··· ROWS ···

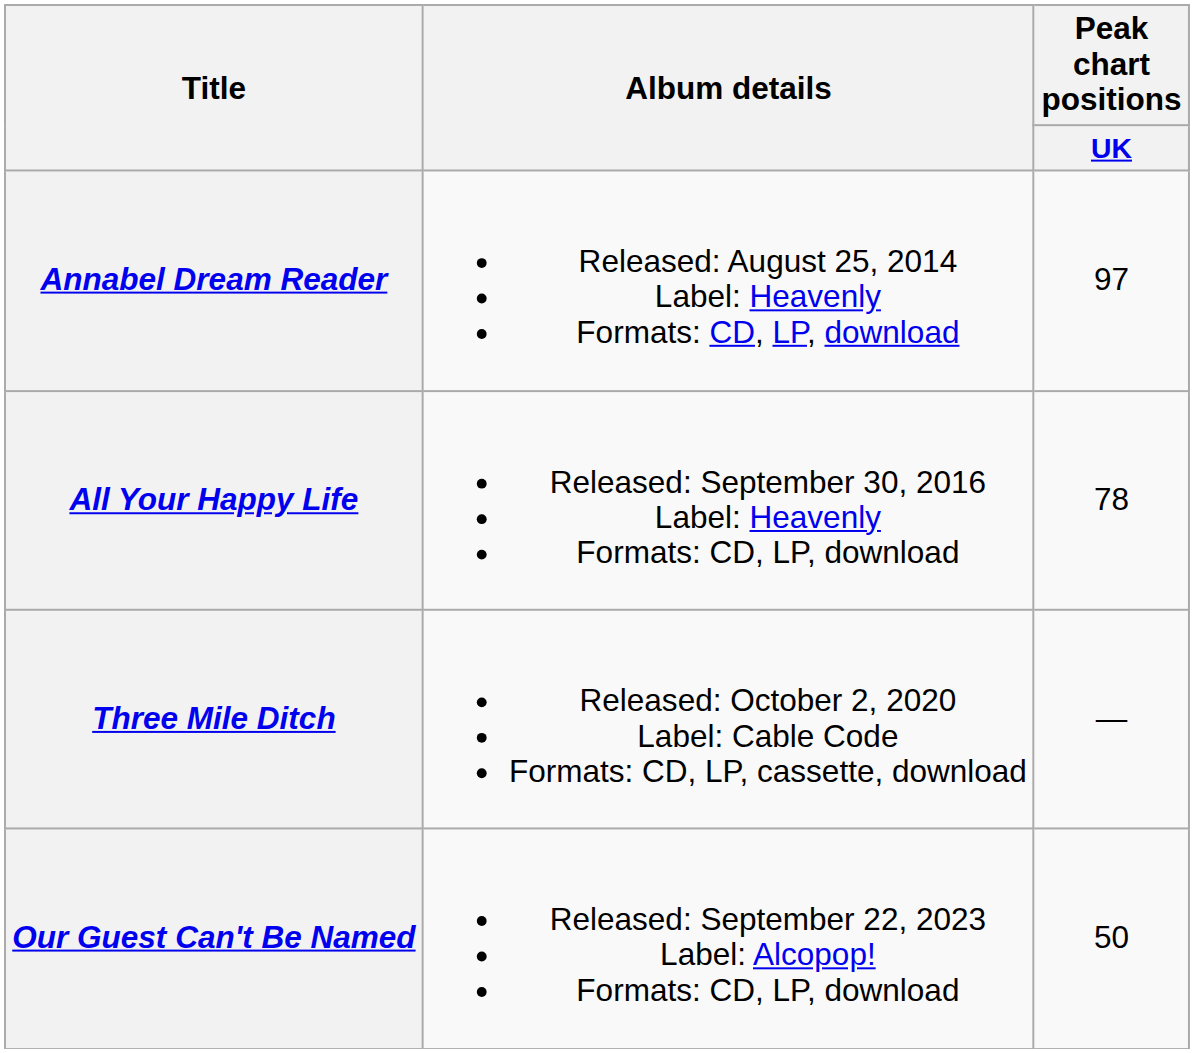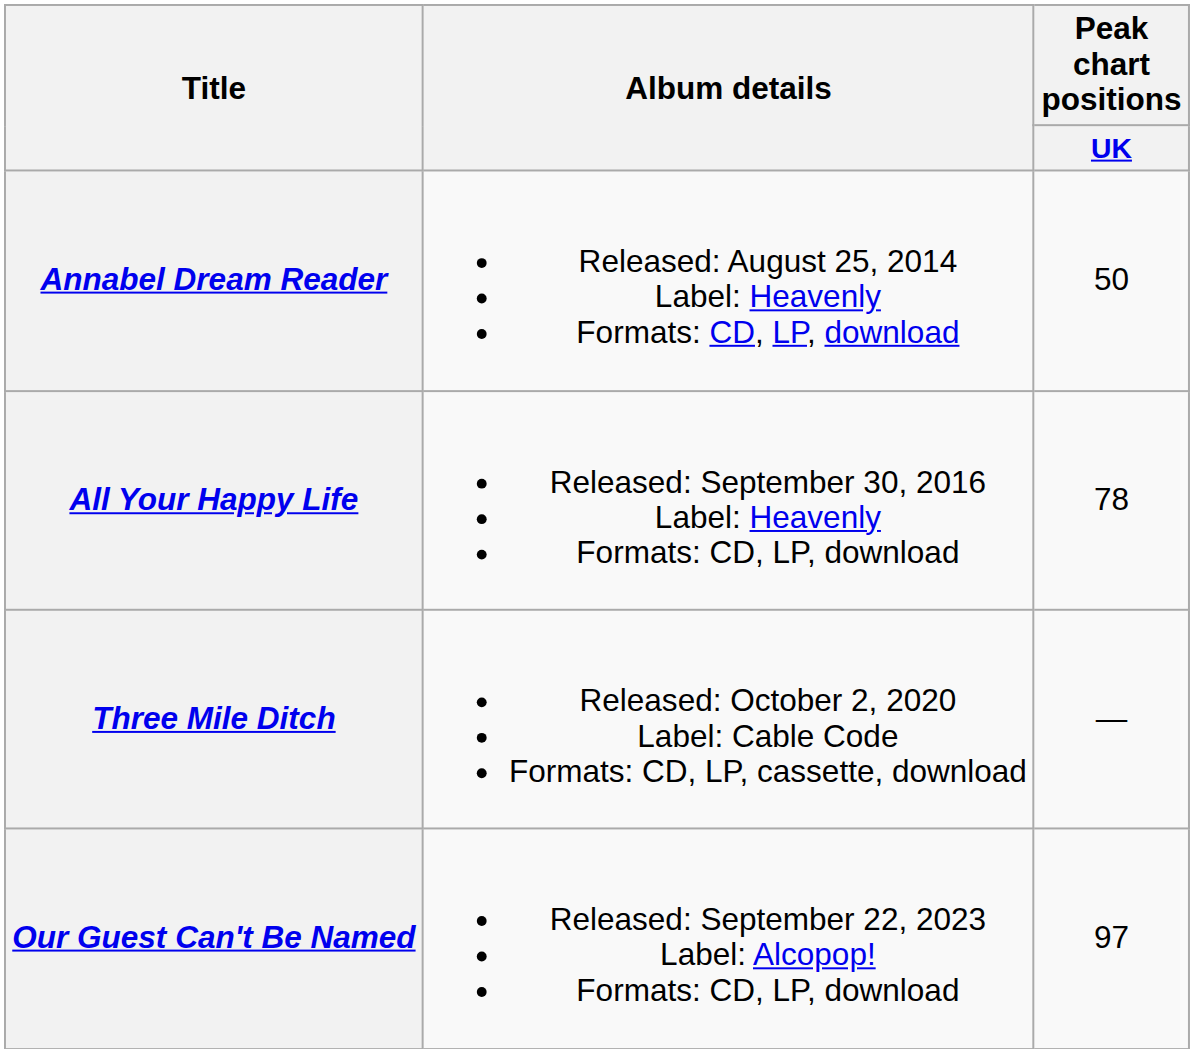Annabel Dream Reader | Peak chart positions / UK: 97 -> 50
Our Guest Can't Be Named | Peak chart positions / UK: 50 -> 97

···
··· ROWS ···

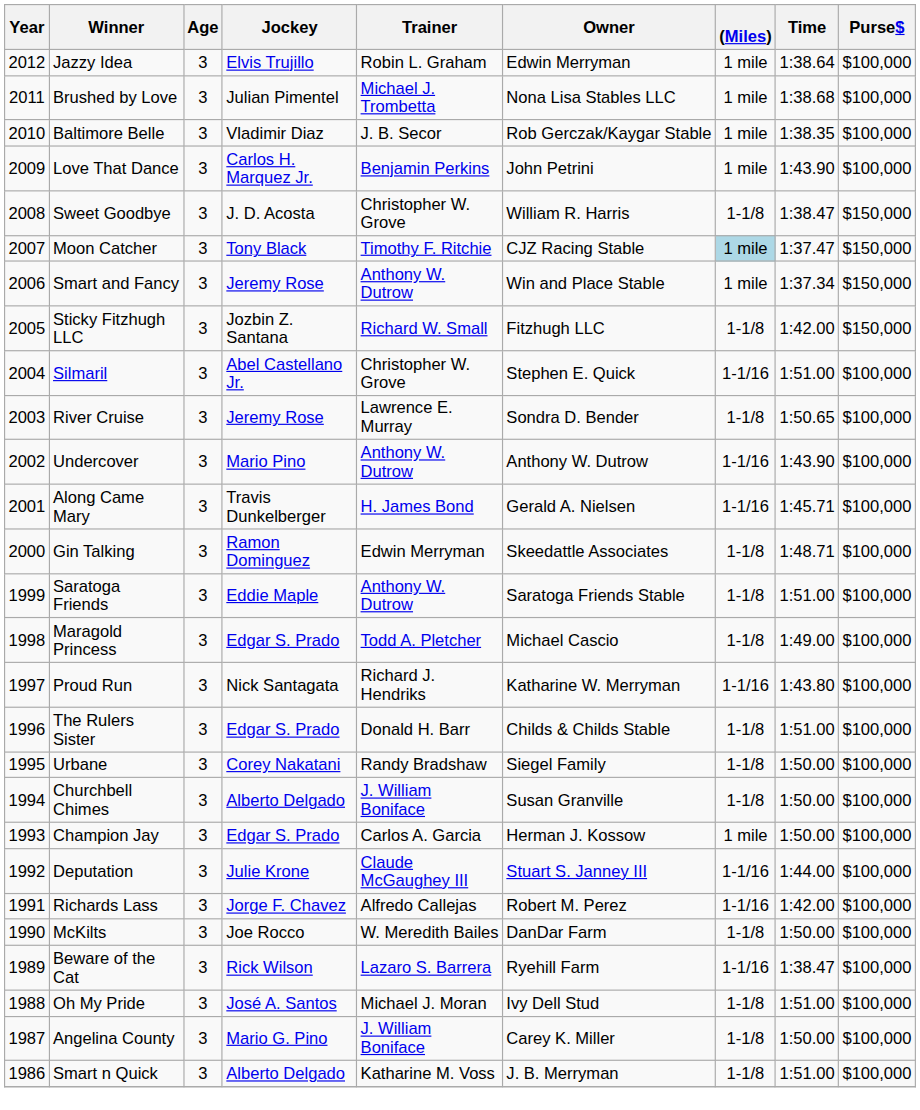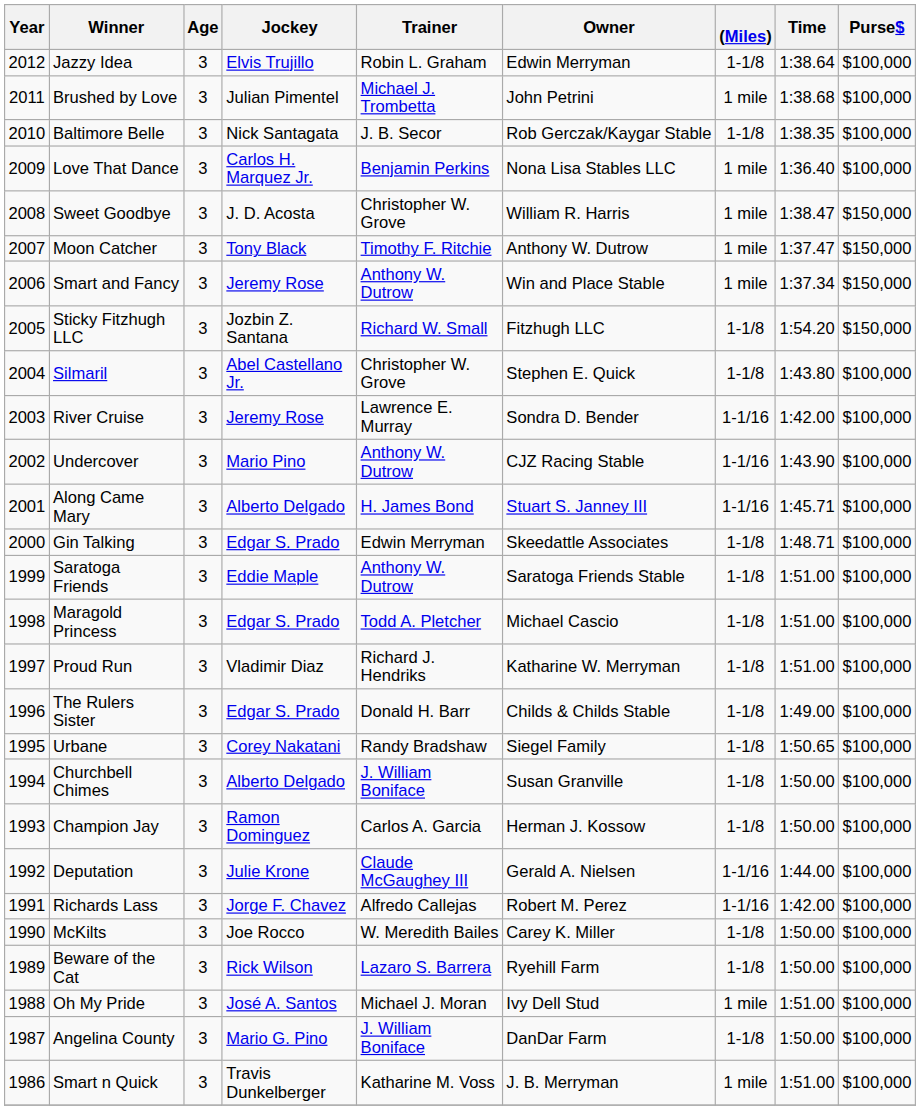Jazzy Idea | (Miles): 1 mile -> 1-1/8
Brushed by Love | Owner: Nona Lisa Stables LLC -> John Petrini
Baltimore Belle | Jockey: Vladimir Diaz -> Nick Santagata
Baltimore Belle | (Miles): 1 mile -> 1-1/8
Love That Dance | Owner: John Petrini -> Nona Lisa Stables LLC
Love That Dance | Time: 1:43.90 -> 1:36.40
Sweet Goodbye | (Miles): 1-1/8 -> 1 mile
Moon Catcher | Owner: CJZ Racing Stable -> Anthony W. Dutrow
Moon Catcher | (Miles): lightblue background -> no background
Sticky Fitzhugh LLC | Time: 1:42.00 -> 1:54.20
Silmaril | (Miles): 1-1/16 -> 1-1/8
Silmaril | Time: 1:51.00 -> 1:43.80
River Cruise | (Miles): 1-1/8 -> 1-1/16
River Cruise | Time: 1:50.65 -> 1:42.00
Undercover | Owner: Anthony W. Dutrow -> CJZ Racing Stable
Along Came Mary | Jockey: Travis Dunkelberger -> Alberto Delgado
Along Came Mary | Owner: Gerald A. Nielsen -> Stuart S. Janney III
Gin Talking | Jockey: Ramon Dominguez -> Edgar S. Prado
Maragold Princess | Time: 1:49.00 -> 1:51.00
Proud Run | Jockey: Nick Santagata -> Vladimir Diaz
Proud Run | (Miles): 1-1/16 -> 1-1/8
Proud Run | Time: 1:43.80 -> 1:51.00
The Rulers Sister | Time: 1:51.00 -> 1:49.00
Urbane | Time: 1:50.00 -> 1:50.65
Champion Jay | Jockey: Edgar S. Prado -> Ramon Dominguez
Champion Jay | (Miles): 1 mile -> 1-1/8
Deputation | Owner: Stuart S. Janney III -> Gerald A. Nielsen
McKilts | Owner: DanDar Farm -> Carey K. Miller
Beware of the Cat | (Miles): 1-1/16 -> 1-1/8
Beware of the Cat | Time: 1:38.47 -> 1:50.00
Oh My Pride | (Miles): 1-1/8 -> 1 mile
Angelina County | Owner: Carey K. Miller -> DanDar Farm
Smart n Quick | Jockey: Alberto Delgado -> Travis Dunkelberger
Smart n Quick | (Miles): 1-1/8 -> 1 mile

···
··· ROWS ···

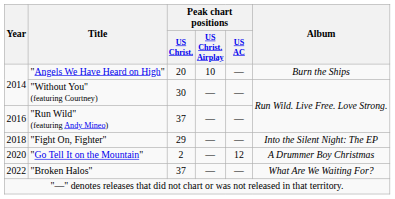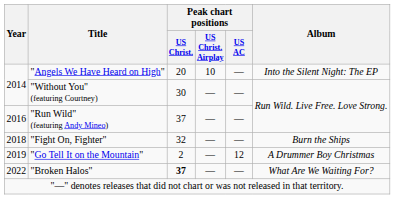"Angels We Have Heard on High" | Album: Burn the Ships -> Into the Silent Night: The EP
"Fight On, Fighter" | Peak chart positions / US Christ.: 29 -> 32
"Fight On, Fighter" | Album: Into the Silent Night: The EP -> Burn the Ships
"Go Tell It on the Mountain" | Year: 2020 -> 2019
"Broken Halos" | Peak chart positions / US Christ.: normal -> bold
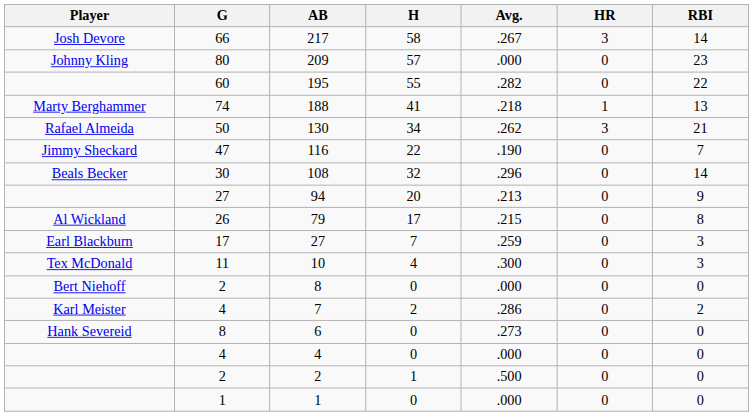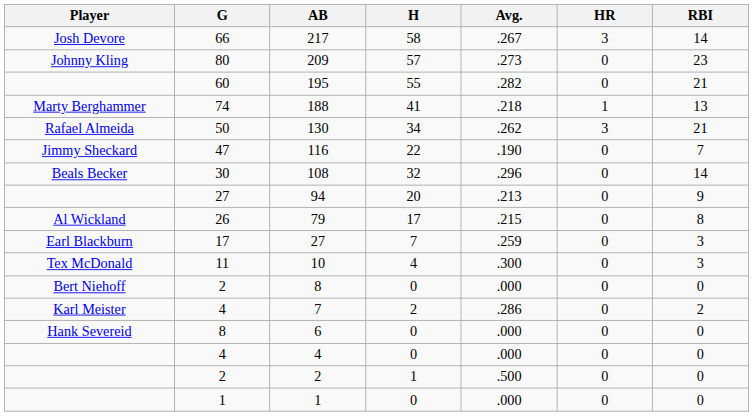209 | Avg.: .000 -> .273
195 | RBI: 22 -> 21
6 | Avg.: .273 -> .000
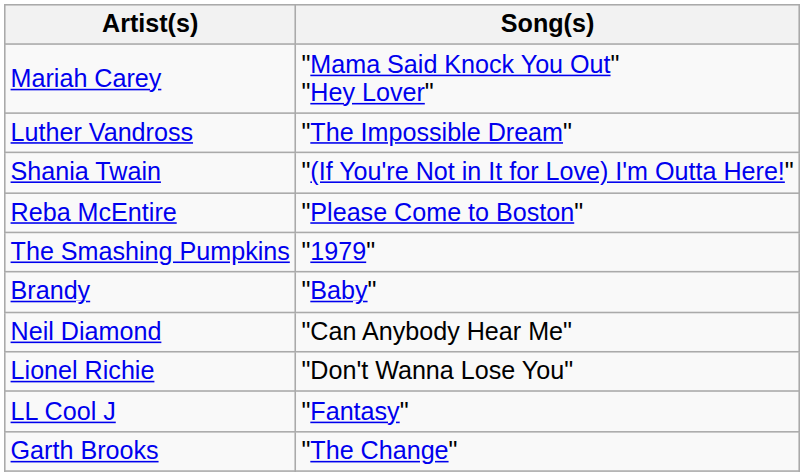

···

- **STATED TASK**: Extract the records starting with the line that contains "Annabel Dream Reader" and ending with the line that contains "Our Guest Can't", both included, and reproduce them word for word without the pictures.

- **WRITTEN ANSWER**:
Annabel Dream Reader | Peak chart positions / UK: 97 -> 50
Our Guest Can't Be Named | Peak chart positions / UK: 50 -> 97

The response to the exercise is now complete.